# EXERCISE GOAL:
Where in the records does the word "from" occur? Copy each line in which it does.
++++++++++
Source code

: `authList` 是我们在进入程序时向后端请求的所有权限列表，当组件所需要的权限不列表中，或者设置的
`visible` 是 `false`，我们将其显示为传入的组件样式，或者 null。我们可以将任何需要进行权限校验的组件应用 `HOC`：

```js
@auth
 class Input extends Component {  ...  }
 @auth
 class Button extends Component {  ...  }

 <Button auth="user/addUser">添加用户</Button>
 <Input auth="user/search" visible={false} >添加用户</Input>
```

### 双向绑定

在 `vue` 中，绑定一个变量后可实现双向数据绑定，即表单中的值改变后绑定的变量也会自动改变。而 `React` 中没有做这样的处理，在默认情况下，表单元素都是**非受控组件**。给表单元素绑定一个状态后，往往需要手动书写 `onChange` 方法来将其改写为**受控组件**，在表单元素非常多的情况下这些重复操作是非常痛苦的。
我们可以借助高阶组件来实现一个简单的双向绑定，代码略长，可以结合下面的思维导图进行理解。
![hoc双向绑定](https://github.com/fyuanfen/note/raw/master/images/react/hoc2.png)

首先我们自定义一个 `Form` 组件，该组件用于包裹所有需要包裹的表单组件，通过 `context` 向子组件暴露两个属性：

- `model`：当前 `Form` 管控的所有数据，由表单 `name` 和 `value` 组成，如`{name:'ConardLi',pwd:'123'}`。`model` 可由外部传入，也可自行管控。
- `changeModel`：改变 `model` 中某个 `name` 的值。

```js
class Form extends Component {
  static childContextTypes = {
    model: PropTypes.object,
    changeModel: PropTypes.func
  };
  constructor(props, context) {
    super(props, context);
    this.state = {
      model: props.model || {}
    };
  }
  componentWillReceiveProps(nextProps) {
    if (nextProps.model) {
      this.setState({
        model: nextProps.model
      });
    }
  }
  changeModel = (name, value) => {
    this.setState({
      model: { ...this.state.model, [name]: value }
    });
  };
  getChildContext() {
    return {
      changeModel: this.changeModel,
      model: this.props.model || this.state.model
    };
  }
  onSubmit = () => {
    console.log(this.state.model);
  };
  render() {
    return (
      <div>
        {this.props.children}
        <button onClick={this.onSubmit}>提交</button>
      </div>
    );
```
++++++++++
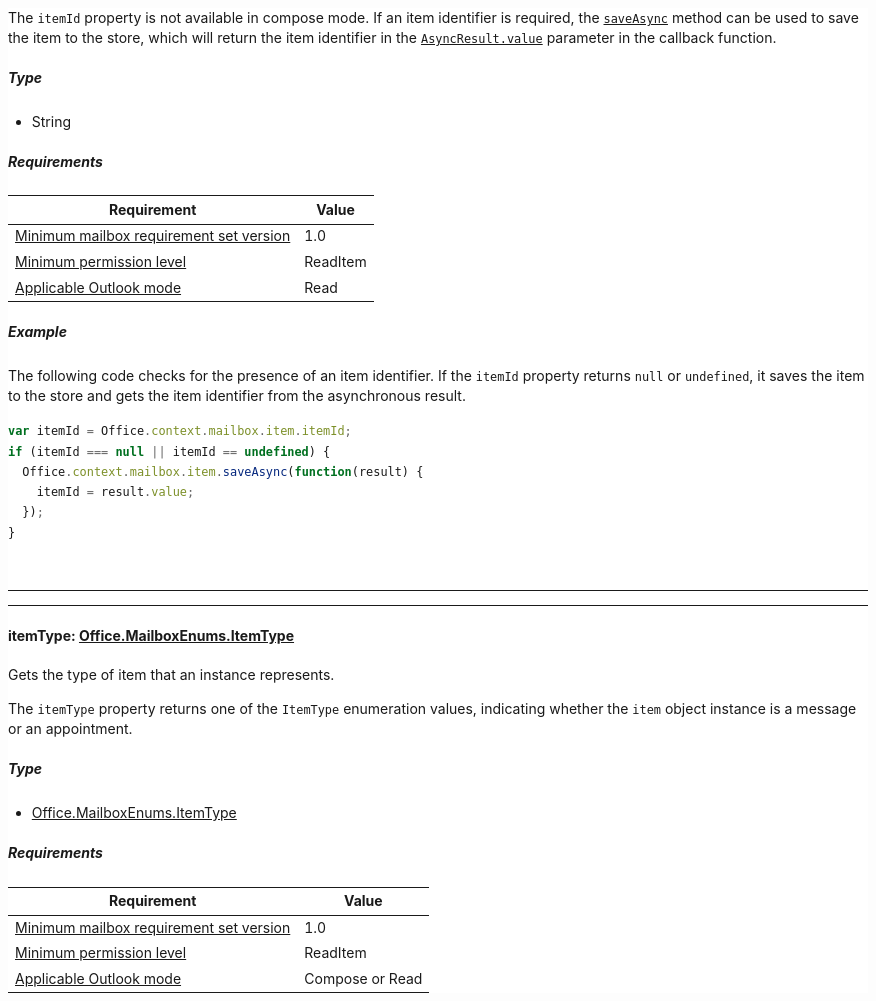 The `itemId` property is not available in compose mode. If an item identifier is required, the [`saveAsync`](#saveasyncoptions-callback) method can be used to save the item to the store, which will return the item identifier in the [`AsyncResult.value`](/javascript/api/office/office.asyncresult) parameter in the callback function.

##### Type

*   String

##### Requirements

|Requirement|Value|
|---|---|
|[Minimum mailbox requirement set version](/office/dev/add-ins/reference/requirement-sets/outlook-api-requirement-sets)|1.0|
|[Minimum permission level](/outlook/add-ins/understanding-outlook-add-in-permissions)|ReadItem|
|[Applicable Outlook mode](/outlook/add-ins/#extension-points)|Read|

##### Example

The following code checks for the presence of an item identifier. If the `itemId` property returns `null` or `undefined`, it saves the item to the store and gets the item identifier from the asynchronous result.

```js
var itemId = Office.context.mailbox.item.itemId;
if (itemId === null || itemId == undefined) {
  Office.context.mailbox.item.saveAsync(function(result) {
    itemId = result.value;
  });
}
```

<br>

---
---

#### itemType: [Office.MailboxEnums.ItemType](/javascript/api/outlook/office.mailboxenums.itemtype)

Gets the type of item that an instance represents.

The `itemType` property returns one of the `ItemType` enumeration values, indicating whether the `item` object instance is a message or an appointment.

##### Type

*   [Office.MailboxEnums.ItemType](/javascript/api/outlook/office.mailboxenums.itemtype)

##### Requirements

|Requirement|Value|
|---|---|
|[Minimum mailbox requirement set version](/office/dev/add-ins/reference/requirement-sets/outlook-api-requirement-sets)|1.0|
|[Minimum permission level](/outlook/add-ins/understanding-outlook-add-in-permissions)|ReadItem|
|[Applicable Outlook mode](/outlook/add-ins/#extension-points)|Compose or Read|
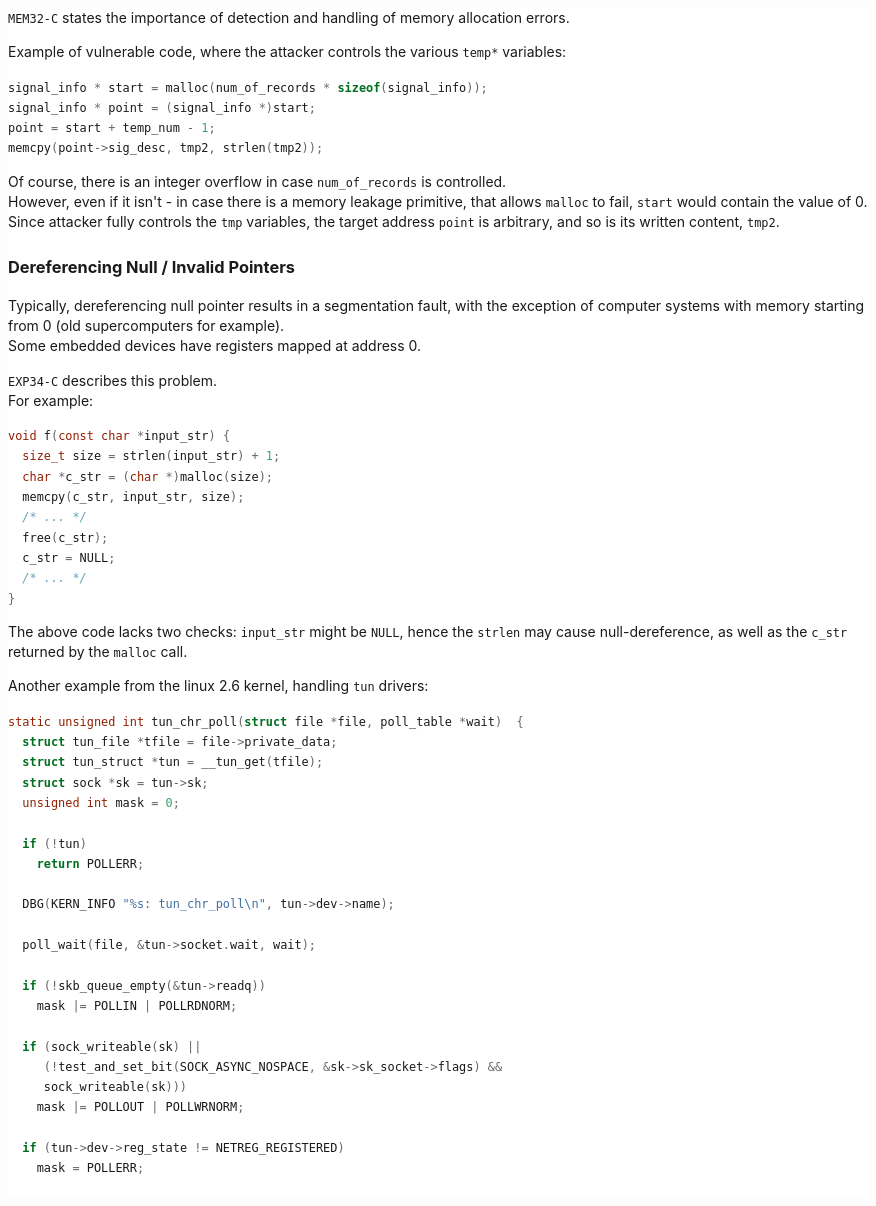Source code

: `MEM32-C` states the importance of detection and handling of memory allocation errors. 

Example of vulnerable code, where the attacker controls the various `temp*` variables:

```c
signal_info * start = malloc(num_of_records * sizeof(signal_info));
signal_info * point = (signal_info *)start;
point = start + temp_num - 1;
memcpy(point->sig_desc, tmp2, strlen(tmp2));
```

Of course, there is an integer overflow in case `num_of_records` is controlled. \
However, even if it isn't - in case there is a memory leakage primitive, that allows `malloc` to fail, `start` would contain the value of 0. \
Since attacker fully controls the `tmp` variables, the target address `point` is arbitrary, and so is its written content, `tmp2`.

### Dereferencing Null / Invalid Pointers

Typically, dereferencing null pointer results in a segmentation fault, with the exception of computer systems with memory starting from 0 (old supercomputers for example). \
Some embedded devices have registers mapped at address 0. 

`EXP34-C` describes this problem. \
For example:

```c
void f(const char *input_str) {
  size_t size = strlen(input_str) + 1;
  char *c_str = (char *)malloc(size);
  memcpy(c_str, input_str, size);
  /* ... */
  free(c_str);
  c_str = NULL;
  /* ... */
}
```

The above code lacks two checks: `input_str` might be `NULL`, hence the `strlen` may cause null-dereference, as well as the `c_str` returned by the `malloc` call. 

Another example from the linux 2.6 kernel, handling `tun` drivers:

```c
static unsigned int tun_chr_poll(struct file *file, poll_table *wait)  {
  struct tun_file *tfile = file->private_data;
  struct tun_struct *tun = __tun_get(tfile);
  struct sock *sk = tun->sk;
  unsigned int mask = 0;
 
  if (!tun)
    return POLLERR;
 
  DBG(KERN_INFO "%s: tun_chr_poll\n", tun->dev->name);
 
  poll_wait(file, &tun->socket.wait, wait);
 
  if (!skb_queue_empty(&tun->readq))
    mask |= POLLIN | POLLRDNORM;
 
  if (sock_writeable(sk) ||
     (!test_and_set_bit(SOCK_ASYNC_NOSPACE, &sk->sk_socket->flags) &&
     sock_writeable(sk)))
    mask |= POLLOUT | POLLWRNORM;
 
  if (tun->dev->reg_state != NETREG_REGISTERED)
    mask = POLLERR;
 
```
++++++++++
# SOLVED PROBLEM:
The following code checks for the presence of an item identifier. If the `itemId` property returns `null` or `undefined`, it saves the item to the store and gets the item identifier from the asynchronous result.
Typically, dereferencing null pointer results in a segmentation fault, with the exception of computer systems with memory starting from 0 (old supercomputers for example). \
Another example from the linux 2.6 kernel, handling `tun` drivers:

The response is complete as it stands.